Hannemann brewed a batch, then another, then another. He invented about 20 different flavors over time, and he was getting his own friends hooked on it. He began to think he should start a kombucha business.
“I couldn’t make enough of it,” he said. “So I thought, ‘I’ve got nothing to lose.’”
Hannemann got help learning about how to brew using big equipment from Central Standard co-owner and head brewer, Ian Crane. He found an old pet store space on South Hillside and invited his girlfriend, Emily Haltom, and his best friend, David Weldon, to go into business with him. They started in earnest about a year ago.

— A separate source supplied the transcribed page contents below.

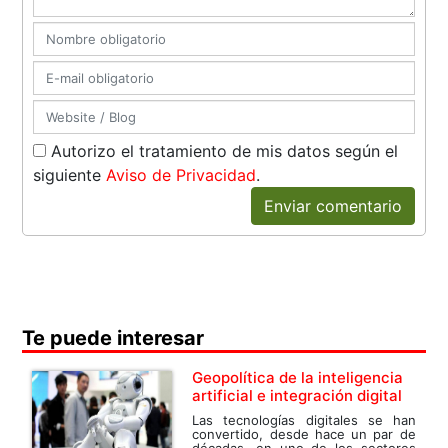
Autorizo el tratamiento de mis datos según el
siguiente
Aviso de Privacidad
.
Enviar comentario
Te puede interesar
Geopolítica de la inteligencia
artificial e integración digital
Las tecnologías digitales se han
convertido, desde hace un par de
décadas, en uno de los sectores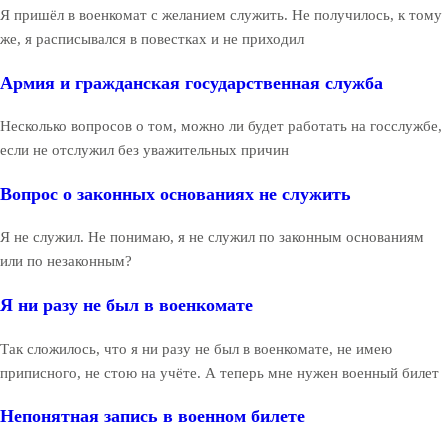
Я пришёл в военкомат с желанием служить. Не получилось, к тому
же, я расписывался в повестках и не приходил
Армия и гражданская государственная служба
Несколько вопросов о том, можно ли будет работать на госслужбе,
если не отслужил без уважительных причин
Вопрос о законных основаниях не служить
Я не служил. Не понимаю, я не служил по законным основаниям
или по незаконным?
Я ни разу не был в военкомате
Так сложилось, что я ни разу не был в военкомате, не имею
приписного, не стою на учёте. А теперь мне нужен военный билет
Непонятная запись в военном билете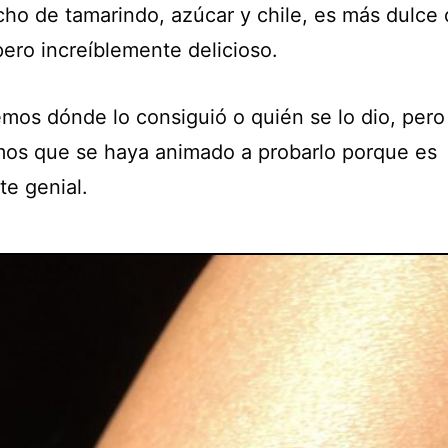
cho de tamarindo, azúcar y chile, es más dulce
pero increíblemente delicioso.
mos dónde lo consiguió o quién se lo dio, pero
os que se haya animado a probarlo porque es
te genial.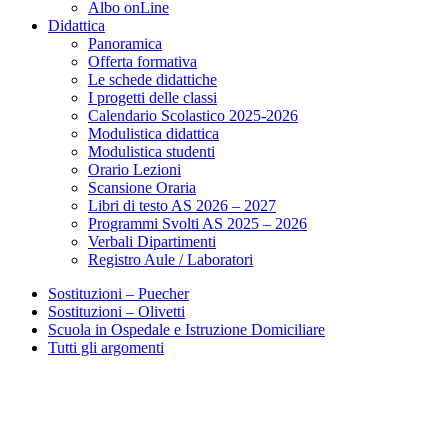
Albo onLine
Didattica
Panoramica
Offerta formativa
Le schede didattiche
I progetti delle classi
Calendario Scolastico 2025-2026
Modulistica didattica
Modulistica studenti
Orario Lezioni
Scansione Oraria
Libri di testo AS 2026 – 2027
Programmi Svolti AS 2025 – 2026
Verbali Dipartimenti
Registro Aule / Laboratori
Sostituzioni – Puecher
Sostituzioni – Olivetti
Scuola in Ospedale e Istruzione Domiciliare
Tutti gli argomenti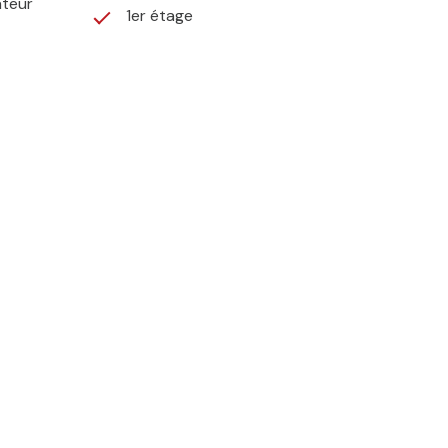
ateur
1er étage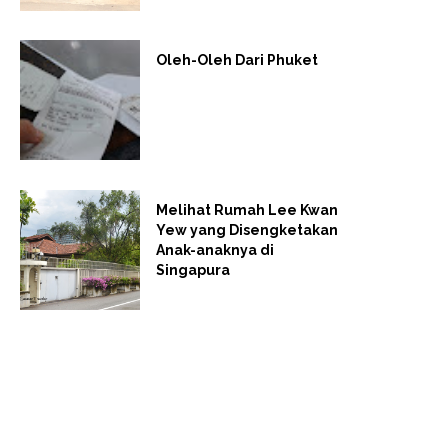
Oleh-Oleh Dari Phuket
Melihat Rumah Lee Kwan
Yew yang Disengketakan
Anak-anaknya di
Singapura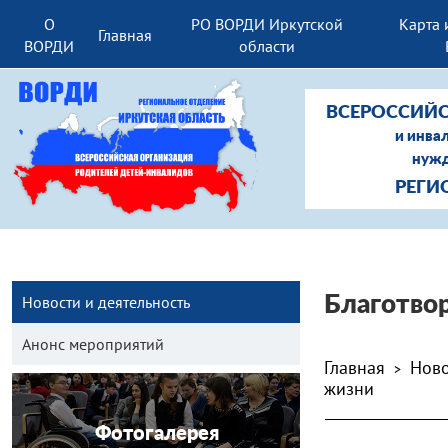
О
РО ВОРДИ Иркутской
Карта 
Главная
ВОРДИ
области
ВСЕРОССИЙС
и инва
нужд
РЕГИ
Новости и деятельность
Благотвор
Анонс мероприятий
Главная
Ново
>
жизни
Фотогалерея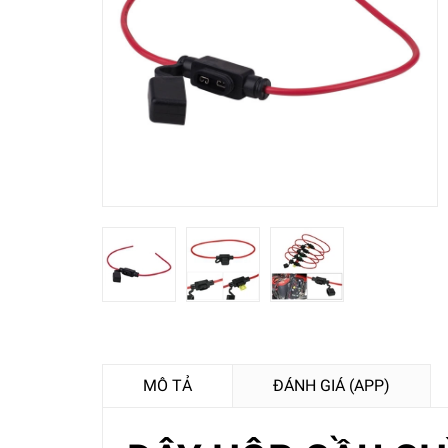
MÔ TẢ
ĐÁNH GIÁ (APP)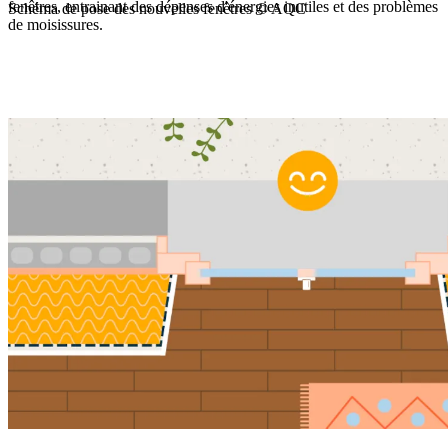
fenêtres, entrainant des dépenses d'énergies inutiles et des problèmes
Schéma de pose des nouvelles fenêtres © AQC
de moisissures.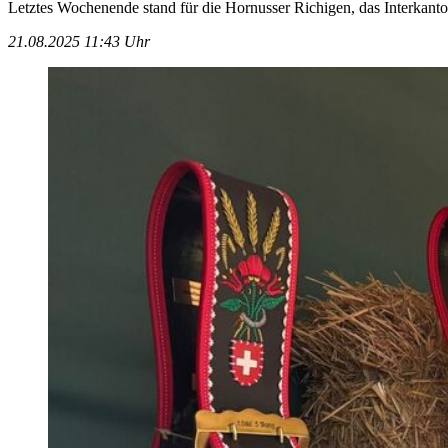
Letztes Wochenende stand für die Hornusser Richigen, das Interkan
21.08.2025 11:43 Uhr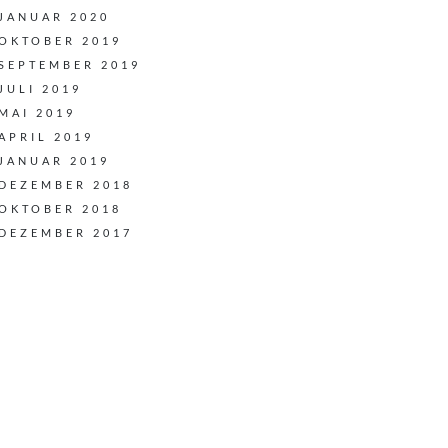
JANUAR 2020
OKTOBER 2019
SEPTEMBER 2019
JULI 2019
MAI 2019
APRIL 2019
JANUAR 2019
DEZEMBER 2018
OKTOBER 2018
DEZEMBER 2017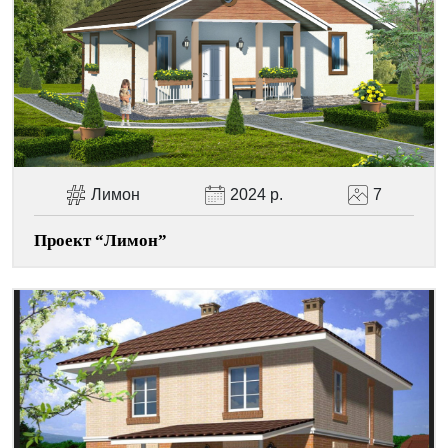
Facebook
Viber
Telegram
WhatsApp
Pinterest
Лимон
2024 р.
7
Проект “Лимон”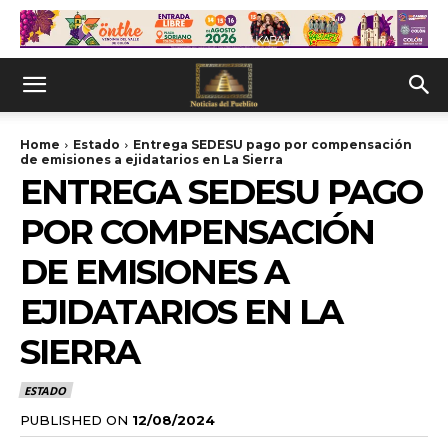
Home
Estado
Entrega SEDESU pago por compensación
de emisiones a ejidatarios en La Sierra
ENTREGA SEDESU PAGO
POR COMPENSACIÓN
DE EMISIONES A
EJIDATARIOS EN LA
SIERRA
ESTADO
PUBLISHED ON
12/08/2024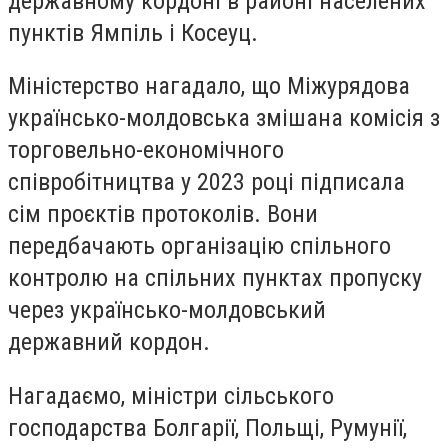
державному кордоні в районі населених
пунктів Ямпіль і Косеуц.
Міністерство нагадало, що Міжурядова
українсько-молдовська змішана комісія з
торговельно-економічного
співробітництва у 2023 році підписала
сім проєктів протоколів. Вони
передбачають організацію спільного
контролю на спільних пунктах пропуску
через українсько-молдовський
державний кордон.
Нагадаємо, міністри сільського
господарства Болгарії, Польщі, Румунії,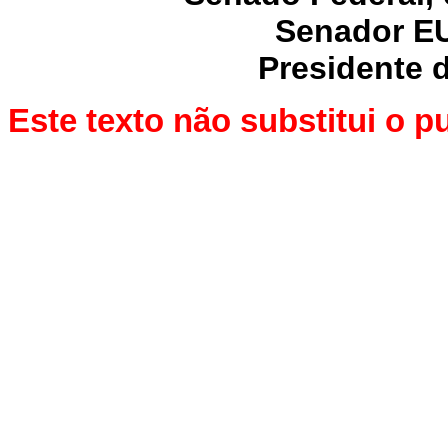
Senador E
Presidente 
Este texto não substitui o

The trio has been working on moving kegs of the kombucha to people who will sell it in their own businesses. Central Standard has Apollo Fermentation’s kombucha on tap, as does Nora’s Kitchen food truck and Kirby’s Beer Store, which mixes it with beer and gin to make signature kombucha cocktails.
The space on South Hillside where Hannemann and his partners set up their massive fermentation tanks had a nice, sunny space in the front. They decided they could use it as a place where kombucha lovers could hang out and sip on their creations or pick up a growler of the stuff to last them though the week.
Starting on Saturday, people who visit can purchase a glass or flight of four kombucha flavors then sit and enjoy it in the brewery’s small but bright and cozy tap room, furnished with five tables. The space also has a bar and taps from which the owners will dispense Hannemann’s various kombucha flavors. His most popular so far, he said, are lavender blueberry, mango passion fruit, and ginger lemongrass.
Hannemann said he’s carefully calibrated his recipes and that his friends say they’re smooth and easy to enjoy, with less of that acidic bite some kombuchas have.
“I feel like people have this perception that kombucha is this super vinegary, unpalatable thing,” he said. “I do make stuff that’s heavily fermented, but I also make some that’s really light and easy to drink, without a ton of sugar and that’s not an acid bath.”
If the taproom goes over big, Hannemann said, he’ll consider opening it two days a week, but he has to see what the demand is first. No matter what happens with the new business, though, he said he has no intention of ever giving up his CSB job.
Those who seek out the tap room should know that parking wraps around the building, which also houses Farha Roofing. But the two businesses won’t be open at the same time, Hannemann said, so parking shouldn’t be a problem. Large signs will direct customers where to park.